Harry Segil, a La Brea Avenue furniture designer and habitue of the club scene, adds: "Mario likes to take distinctive cultural groups of people and introduce them to that element they would not normally know otherwise. He creates combinations that are new and strange. He gives us a theatrical experience."

And always, Tamayo is the director, casting agent and set coordinator. He does it so smoothly that even his longtime friends are sometimes surprised by his connections.

"One day," recalls artist Richard Duardo, a close friend, "I was sitting with Mario and just expressing out loud that I wanted to get to David Hockney and pitch him on a project we could do together. But David was too inaccessible. . . . Mario just picked up the phone and, an hour later, I was meeting with Hockney. Now that is the ultimate facilitator."

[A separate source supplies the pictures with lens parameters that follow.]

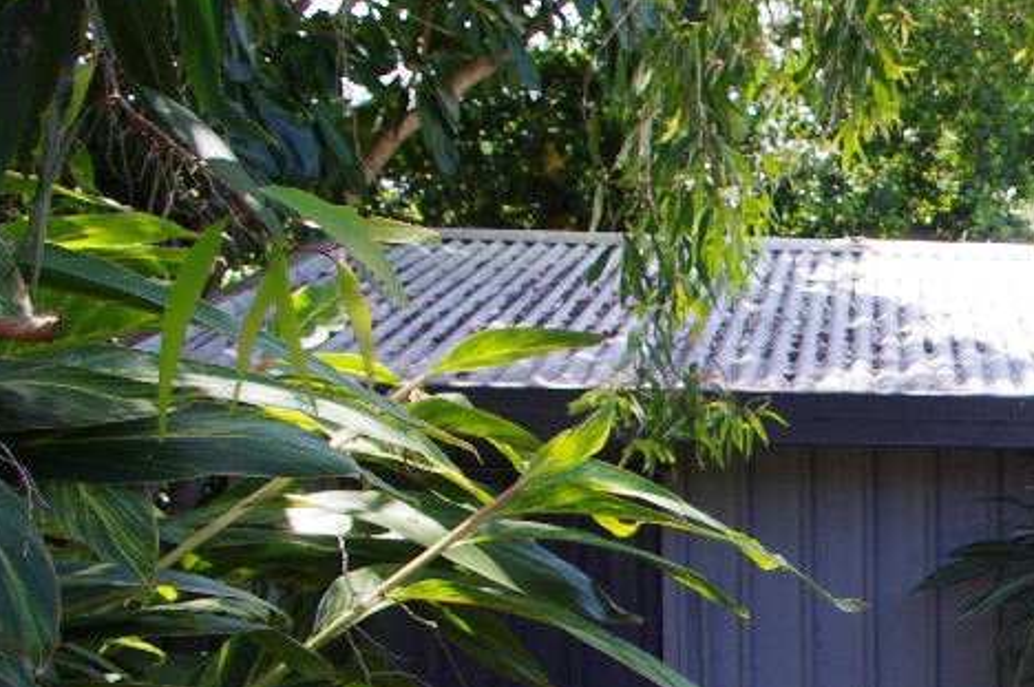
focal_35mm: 82
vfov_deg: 16.4
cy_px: 635
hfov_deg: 22.3
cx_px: 1326
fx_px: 2353
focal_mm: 20
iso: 400
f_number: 5.6
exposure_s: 1/200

It doesn't hurt that Tamayo maintains cozy relations with the press, including associate publisher Dan Gershon of Details magazine--the New York-Los Angeles chronicle of what's hot--and Los Angeles Herald Examiner society columnist Richard Rouillard.

Anne Crawford's Companion

But his coziest media relationship is with Anne Crawford, the 31-year-old gossip columnist for LA Style magazine, who has been one of his biggest boosters in print and a constant companion for the last year. Through her, he has had entree to Establishment social events around Los Angeles. "It works really nicely for us, this combination of who I know and who she knows," Tamayo says. "This is a very convenient thing."

At first glance, Tamayo, with his boyish enthusiasm and goofy grin, appears to be a wet-behind-the-ears teen. He talks like one too, using words like groovy and yikes to excess.

But look closer: That drink he sips is sparkling water bottled under his own label. That cuff he's tugging is on an ultra-hip WilliWear shirt. And that constantly changing hairstyle he's smoothing is a much-watched fashion statement.

At parties, he goes to be seen. "When Mario makes an appearance, it's like a grand gala arrival," says Smoot Hull, guest services director for the downtown club Stock Exchange. "It's the Mario Tamayo show."

One of the best examples was his birthday party last February. Friends issued invitations with only five days' notice. Then they changed the location at the last minute to a deserted downtown warehouse, where they served the barest minimum of food and drink.